• TASK INSTRUCTIONS:
Copy the entries below word for word, starting at their first line and ending with the line that contains "Por último, faremos", including that line. Leave the pictures out of your copy.

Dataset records
_ _ _ _ _ _ _

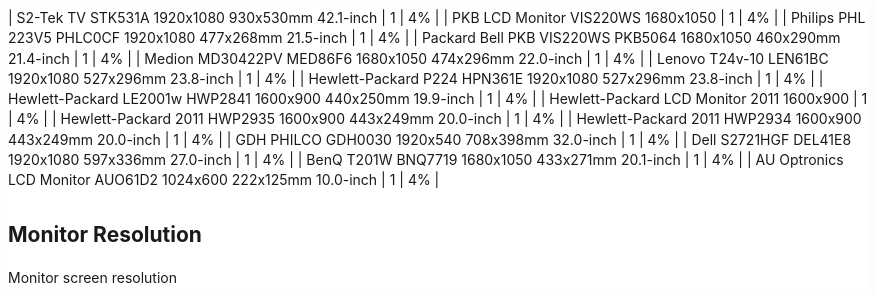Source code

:| S2-Tek TV STK531A 1920x1080 930x530mm 42.1-inch                      | 1        | 4%      |
| PKB LCD Monitor VIS220WS 1680x1050                                   | 1        | 4%      |
| Philips PHL 223V5 PHLC0CF 1920x1080 477x268mm 21.5-inch              | 1        | 4%      |
| Packard Bell PKB VIS220WS PKB5064 1680x1050 460x290mm 21.4-inch      | 1        | 4%      |
| Medion MD30422PV MED86F6 1680x1050 474x296mm 22.0-inch               | 1        | 4%      |
| Lenovo T24v-10 LEN61BC 1920x1080 527x296mm 23.8-inch                 | 1        | 4%      |
| Hewlett-Packard P224 HPN361E 1920x1080 527x296mm 23.8-inch           | 1        | 4%      |
| Hewlett-Packard LE2001w HWP2841 1600x900 440x250mm 19.9-inch         | 1        | 4%      |
| Hewlett-Packard LCD Monitor 2011 1600x900                            | 1        | 4%      |
| Hewlett-Packard 2011 HWP2935 1600x900 443x249mm 20.0-inch            | 1        | 4%      |
| Hewlett-Packard 2011 HWP2934 1600x900 443x249mm 20.0-inch            | 1        | 4%      |
| GDH PHILCO GDH0030 1920x540 708x398mm 32.0-inch                      | 1        | 4%      |
| Dell S2721HGF DEL41E8 1920x1080 597x336mm 27.0-inch                  | 1        | 4%      |
| BenQ T201W BNQ7719 1680x1050 433x271mm 20.1-inch                     | 1        | 4%      |
| AU Optronics LCD Monitor AUO61D2 1024x600 222x125mm 10.0-inch        | 1        | 4%      |

Monitor Resolution
------------------

Monitor screen resolution
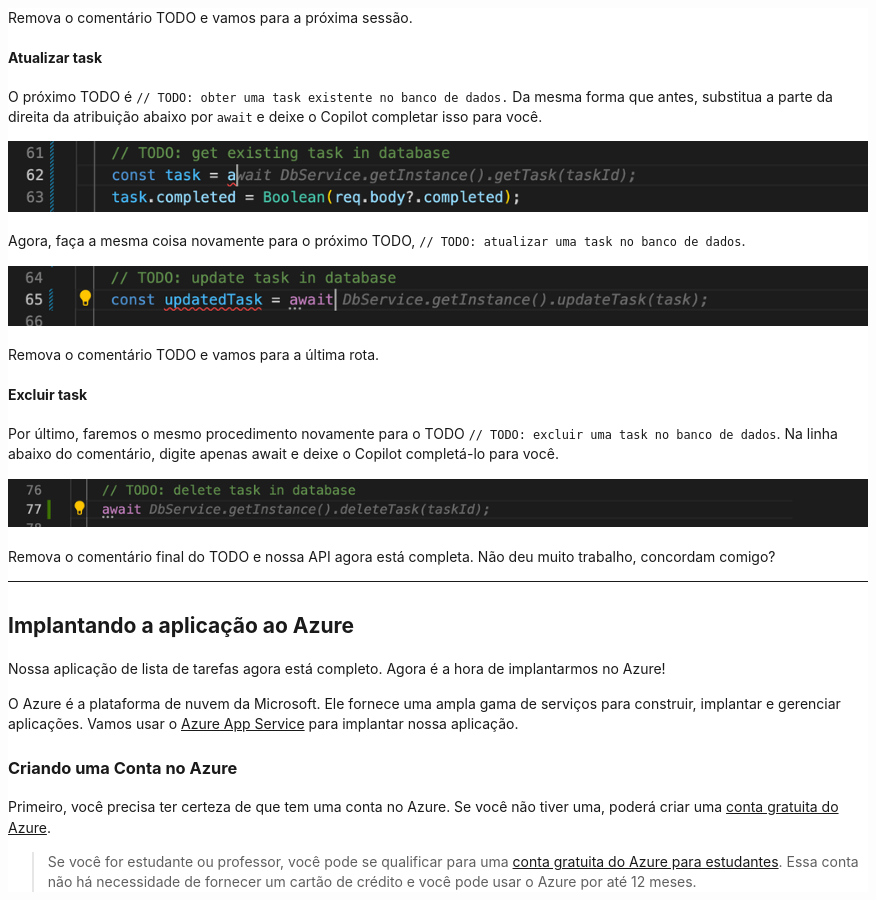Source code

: Remova o comentário TODO e vamos para a próxima sessão. 

#### Atualizar task

O próximo TODO é `// TODO: obter uma task existente no banco de dados.`
Da mesma forma que antes, substitua a parte da direita da atribuição abaixo por `await` e deixe o Copilot completar isso para você.

![Captura de tela do Copilot completando o código](../assets/copilot-dbservice-4.png)

Agora, faça a mesma coisa novamente para o próximo TODO, `// TODO: atualizar uma task no banco de dados`.

![Captura de tela do Copilot completando o código](../assets/copilot-dbservice-5.png)


Remova o comentário TODO e vamos para a última rota.

#### Excluir task

Por último, faremos o mesmo procedimento novamente para o TODO `// TODO: excluir uma task no banco de dados`. Na linha abaixo do comentário, digite apenas await e deixe o Copilot completá-lo para você.

![Captura de tela do Copilot completando o código](../assets/copilot-dbservice-6.png)

Remova o comentário final do TODO e nossa API agora está completa.
Não deu muito trabalho, concordam comigo?

---

## Implantando a aplicação ao Azure

Nossa aplicação de lista de tarefas agora está completo. Agora é a hora de implantarmos no Azure!

O Azure é a plataforma de nuvem da Microsoft. Ele fornece uma ampla gama de serviços para construir, implantar e gerenciar aplicações. Vamos usar o [Azure App Service](https://azure.microsoft.com/products/app-service) para implantar nossa aplicação.

### Criando uma Conta no Azure

Primeiro, você precisa ter certeza de que tem uma conta no Azure. Se você não tiver uma, poderá criar uma [conta gratuita do Azure](https://azure.microsoft.com/free/).

> Se você for estudante ou professor, você pode se qualificar para uma [conta gratuita do Azure para estudantes](https://azure.microsoft.com/free/students/). Essa conta não há necessidade de fornecer um cartão de crédito e você pode usar o Azure por até 12 meses.
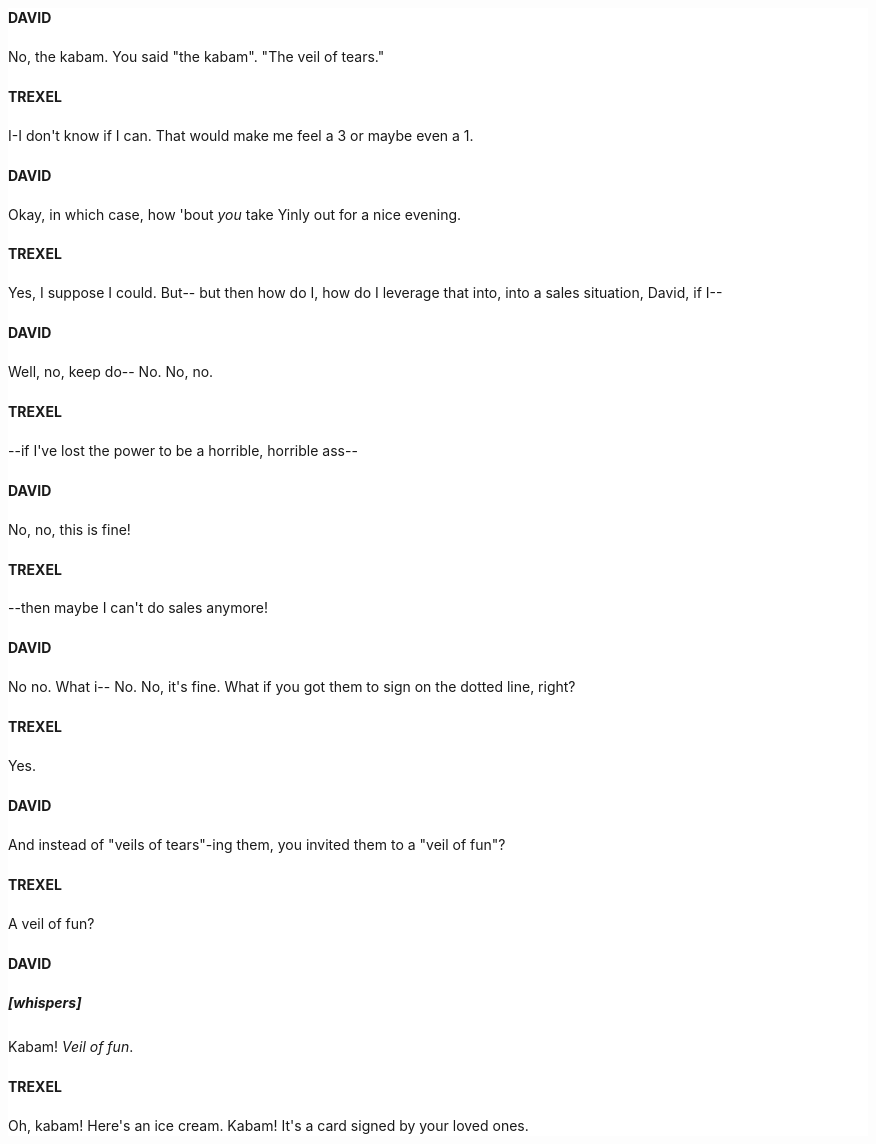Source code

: #### DAVID

No, the kabam. You said "the kabam". "The veil of tears."

#### TREXEL

I-I don't know if I can. That would make me feel a 3 or maybe even a 1.

#### DAVID

Okay, in which case, how 'bout *you* take Yinly out for a nice evening.

#### TREXEL

Yes, I suppose I could. But-- but then how do I, how do I leverage that into, into a sales situation, David, if I--

#### DAVID

Well, no, keep do-- No. No, no.

#### TREXEL

--if I've lost the power to be a horrible, horrible ass--

#### DAVID

No, no, this is fine!

#### TREXEL

--then maybe I can't do sales anymore!

#### DAVID

No no. What i-- No. No, it's fine. What if you got them to sign on the dotted line, right?

#### TREXEL

Yes.

#### DAVID

And instead of "veils of tears"-ing them, you invited them to a "veil of fun"?

#### TREXEL

A veil of fun?

#### DAVID

##### [whispers]

Kabam!  *Veil of fun*.

#### TREXEL

Oh, kabam! Here's an ice cream. Kabam! It's a card signed by your loved ones.
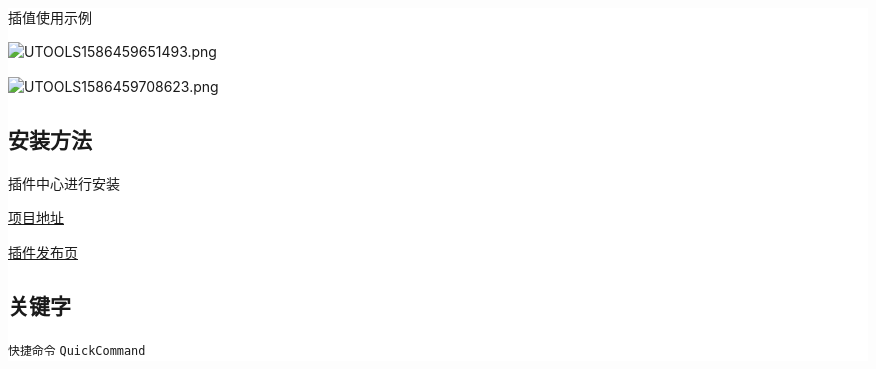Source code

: 插值使用示例

![UTOOLS1586459651493.png](https://user-gold-cdn.xitu.io/2020/4/10/171605d2dcc092fd?w=804&h=660&f=png&s=36561)

![UTOOLS1586459708623.png](https://user-gold-cdn.xitu.io/2020/4/10/171605e0cf962dad?w=804&h=660&f=png&s=29783)

## 安装方法

插件中心进行安装

[项目地址](https://github.com/fofolee/uTools-QuickerCommand)

[插件发布页](https://yuanliao.info/d/424)

## 关键字

`快捷命令` `QuickCommand`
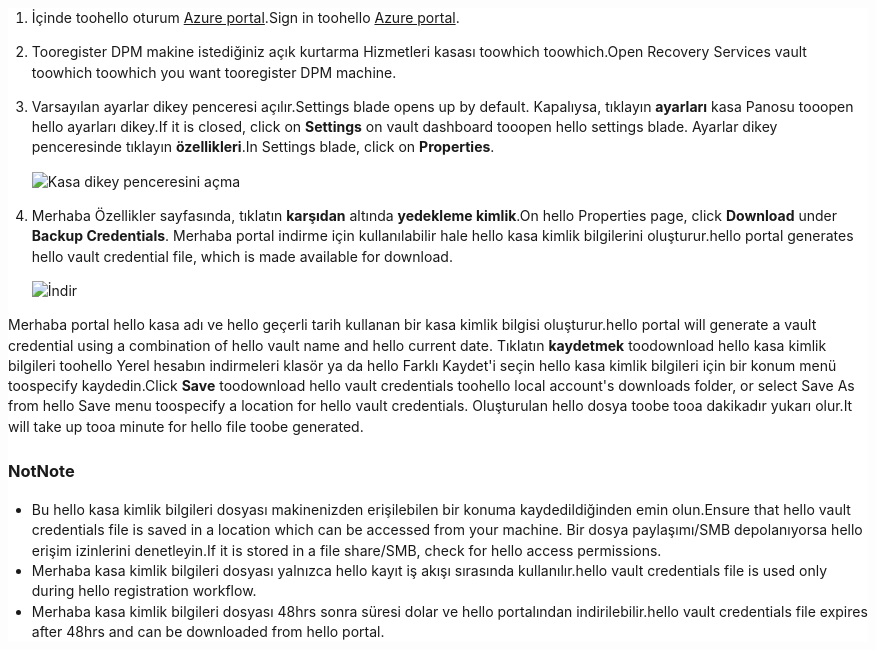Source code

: 1. <span data-ttu-id="34a42-187">İçinde toohello oturum [Azure portal](https://portal.azure.com/).</span><span class="sxs-lookup"><span data-stu-id="34a42-187">Sign in toohello [Azure portal](https://portal.azure.com/).</span></span>
2. <span data-ttu-id="34a42-188">Tooregister DPM makine istediğiniz açık kurtarma Hizmetleri kasası toowhich toowhich.</span><span class="sxs-lookup"><span data-stu-id="34a42-188">Open Recovery Services vault toowhich toowhich you want tooregister DPM machine.</span></span>
3. <span data-ttu-id="34a42-189">Varsayılan ayarlar dikey penceresi açılır.</span><span class="sxs-lookup"><span data-stu-id="34a42-189">Settings blade opens up by default.</span></span> <span data-ttu-id="34a42-190">Kapalıysa, tıklayın **ayarları** kasa Panosu tooopen hello ayarları dikey.</span><span class="sxs-lookup"><span data-stu-id="34a42-190">If it is closed, click on **Settings** on vault dashboard tooopen hello settings blade.</span></span> <span data-ttu-id="34a42-191">Ayarlar dikey penceresinde tıklayın **özellikleri**.</span><span class="sxs-lookup"><span data-stu-id="34a42-191">In Settings blade, click on **Properties**.</span></span>

    ![Kasa dikey penceresini açma](./media/backup-azure-dpm-introduction/vault-settings-dpm.png)
4. <span data-ttu-id="34a42-193">Merhaba Özellikler sayfasında, tıklatın **karşıdan** altında **yedekleme kimlik**.</span><span class="sxs-lookup"><span data-stu-id="34a42-193">On hello Properties page, click **Download** under **Backup Credentials**.</span></span> <span data-ttu-id="34a42-194">Merhaba portal indirme için kullanılabilir hale hello kasa kimlik bilgilerini oluşturur.</span><span class="sxs-lookup"><span data-stu-id="34a42-194">hello  portal generates hello vault credential file, which is made available for download.</span></span>

    ![İndir](./media/backup-azure-dpm-introduction/vault-credentials.png)

<span data-ttu-id="34a42-196">Merhaba portal hello kasa adı ve hello geçerli tarih kullanan bir kasa kimlik bilgisi oluşturur.</span><span class="sxs-lookup"><span data-stu-id="34a42-196">hello portal will generate a vault credential using a combination of hello vault name and hello current date.</span></span> <span data-ttu-id="34a42-197">Tıklatın **kaydetmek** toodownload hello kasa kimlik bilgileri toohello Yerel hesabın indirmeleri klasör ya da hello Farklı Kaydet'i seçin hello kasa kimlik bilgileri için bir konum menü toospecify kaydedin.</span><span class="sxs-lookup"><span data-stu-id="34a42-197">Click **Save** toodownload hello vault credentials toohello local account's downloads folder, or select Save As from hello Save menu toospecify a location for hello vault credentials.</span></span> <span data-ttu-id="34a42-198">Oluşturulan hello dosya toobe tooa dakikadır yukarı olur.</span><span class="sxs-lookup"><span data-stu-id="34a42-198">It will take up tooa minute for hello file toobe generated.</span></span>

### <a name="note"></a><span data-ttu-id="34a42-199">Not</span><span class="sxs-lookup"><span data-stu-id="34a42-199">Note</span></span>
* <span data-ttu-id="34a42-200">Bu hello kasa kimlik bilgileri dosyası makinenizden erişilebilen bir konuma kaydedildiğinden emin olun.</span><span class="sxs-lookup"><span data-stu-id="34a42-200">Ensure that hello vault credentials file is saved in a location which can be accessed from your machine.</span></span> <span data-ttu-id="34a42-201">Bir dosya paylaşımı/SMB depolanıyorsa hello erişim izinlerini denetleyin.</span><span class="sxs-lookup"><span data-stu-id="34a42-201">If it is stored in a file share/SMB, check for hello access permissions.</span></span>
* <span data-ttu-id="34a42-202">Merhaba kasa kimlik bilgileri dosyası yalnızca hello kayıt iş akışı sırasında kullanılır.</span><span class="sxs-lookup"><span data-stu-id="34a42-202">hello vault credentials file is used only during hello registration workflow.</span></span>
* <span data-ttu-id="34a42-203">Merhaba kasa kimlik bilgileri dosyası 48hrs sonra süresi dolar ve hello portalından indirilebilir.</span><span class="sxs-lookup"><span data-stu-id="34a42-203">hello vault credentials file expires after 48hrs and can be downloaded from hello portal.</span></span>
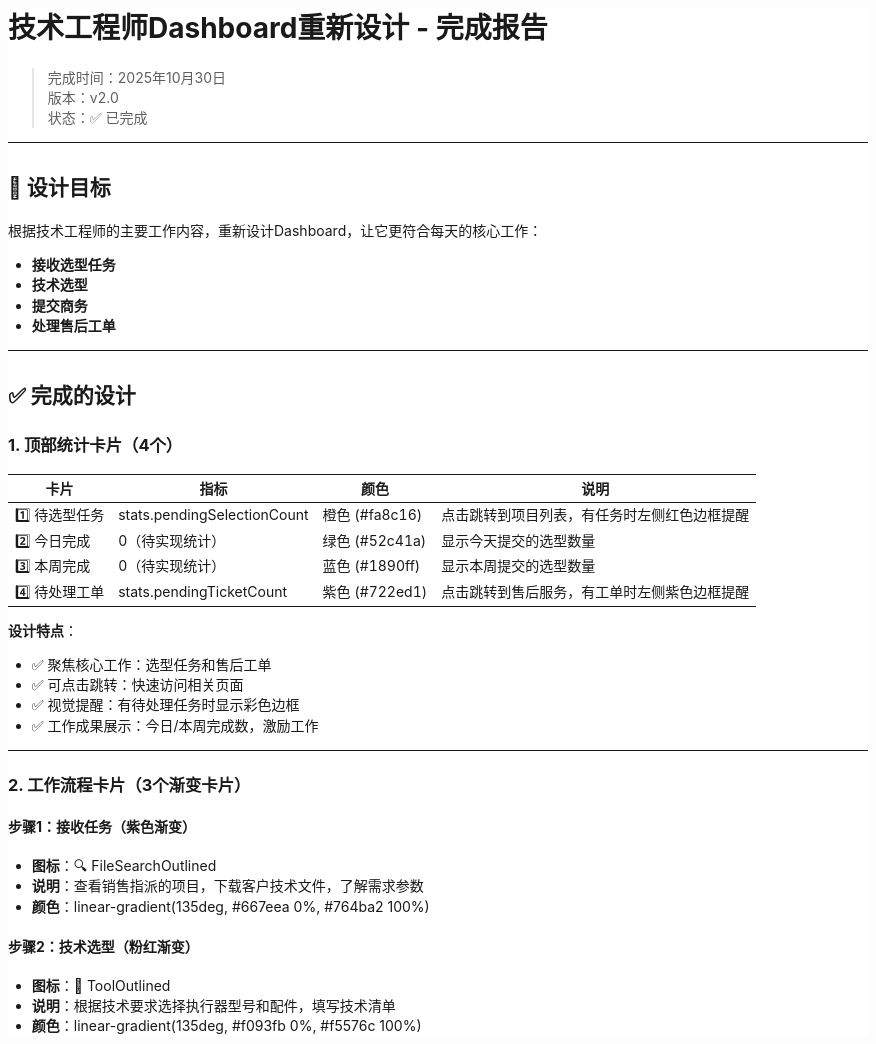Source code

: # 技术工程师Dashboard重新设计 - 完成报告

> 完成时间：2025年10月30日  
> 版本：v2.0  
> 状态：✅ 已完成

---

## 🎯 设计目标

根据技术工程师的主要工作内容，重新设计Dashboard，让它更符合每天的核心工作：
- **接收选型任务**
- **技术选型**
- **提交商务**
- **处理售后工单**

---

## ✅ 完成的设计

### 1. 顶部统计卡片（4个）

| 卡片 | 指标 | 颜色 | 说明 |
|------|------|------|------|
| 1️⃣ 待选型任务 | stats.pendingSelectionCount | 橙色 (#fa8c16) | 点击跳转到项目列表，有任务时左侧红色边框提醒 |
| 2️⃣ 今日完成 | 0（待实现统计） | 绿色 (#52c41a) | 显示今天提交的选型数量 |
| 3️⃣ 本周完成 | 0（待实现统计） | 蓝色 (#1890ff) | 显示本周提交的选型数量 |
| 4️⃣ 待处理工单 | stats.pendingTicketCount | 紫色 (#722ed1) | 点击跳转到售后服务，有工单时左侧紫色边框提醒 |

**设计特点**：
- ✅ 聚焦核心工作：选型任务和售后工单
- ✅ 可点击跳转：快速访问相关页面
- ✅ 视觉提醒：有待处理任务时显示彩色边框
- ✅ 工作成果展示：今日/本周完成数，激励工作

---

### 2. 工作流程卡片（3个渐变卡片）

#### 步骤1：接收任务（紫色渐变）
- **图标**：🔍 FileSearchOutlined
- **说明**：查看销售指派的项目，下载客户技术文件，了解需求参数
- **颜色**：linear-gradient(135deg, #667eea 0%, #764ba2 100%)

#### 步骤2：技术选型（粉红渐变）
- **图标**：🔧 ToolOutlined
- **说明**：根据技术要求选择执行器型号和配件，填写技术清单
- **颜色**：linear-gradient(135deg, #f093fb 0%, #f5576c 100%)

_ _ _ _ _ _ _

• RESULT:
Source code

:| S2-Tek TV STK531A 1920x1080 930x530mm 42.1-inch                      | 1        | 4%      |
| PKB LCD Monitor VIS220WS 1680x1050                                   | 1        | 4%      |
| Philips PHL 223V5 PHLC0CF 1920x1080 477x268mm 21.5-inch              | 1        | 4%      |
| Packard Bell PKB VIS220WS PKB5064 1680x1050 460x290mm 21.4-inch      | 1        | 4%      |
| Medion MD30422PV MED86F6 1680x1050 474x296mm 22.0-inch               | 1        | 4%      |
| Lenovo T24v-10 LEN61BC 1920x1080 527x296mm 23.8-inch                 | 1        | 4%      |
| Hewlett-Packard P224 HPN361E 1920x1080 527x296mm 23.8-inch           | 1        | 4%      |
| Hewlett-Packard LE2001w HWP2841 1600x900 440x250mm 19.9-inch         | 1        | 4%      |
| Hewlett-Packard LCD Monitor 2011 1600x900                            | 1        | 4%      |
| Hewlett-Packard 2011 HWP2935 1600x900 443x249mm 20.0-inch            | 1        | 4%      |
| Hewlett-Packard 2011 HWP2934 1600x900 443x249mm 20.0-inch            | 1        | 4%      |
| GDH PHILCO GDH0030 1920x540 708x398mm 32.0-inch                      | 1        | 4%      |
| Dell S2721HGF DEL41E8 1920x1080 597x336mm 27.0-inch                  | 1        | 4%      |
| BenQ T201W BNQ7719 1680x1050 433x271mm 20.1-inch                     | 1        | 4%      |
| AU Optronics LCD Monitor AUO61D2 1024x600 222x125mm 10.0-inch        | 1        | 4%      |

Monitor Resolution
------------------

Monitor screen resolution
Source code

: Remova o comentário TODO e vamos para a próxima sessão. 

#### Atualizar task

O próximo TODO é `// TODO: obter uma task existente no banco de dados.`
Da mesma forma que antes, substitua a parte da direita da atribuição abaixo por `await` e deixe o Copilot completar isso para você.

![Captura de tela do Copilot completando o código](../assets/copilot-dbservice-4.png)

Agora, faça a mesma coisa novamente para o próximo TODO, `// TODO: atualizar uma task no banco de dados`.

![Captura de tela do Copilot completando o código](../assets/copilot-dbservice-5.png)


Remova o comentário TODO e vamos para a última rota.

#### Excluir task

Por último, faremos o mesmo procedimento novamente para o TODO `// TODO: excluir uma task no banco de dados`. Na linha abaixo do comentário, digite apenas await e deixe o Copilot completá-lo para você.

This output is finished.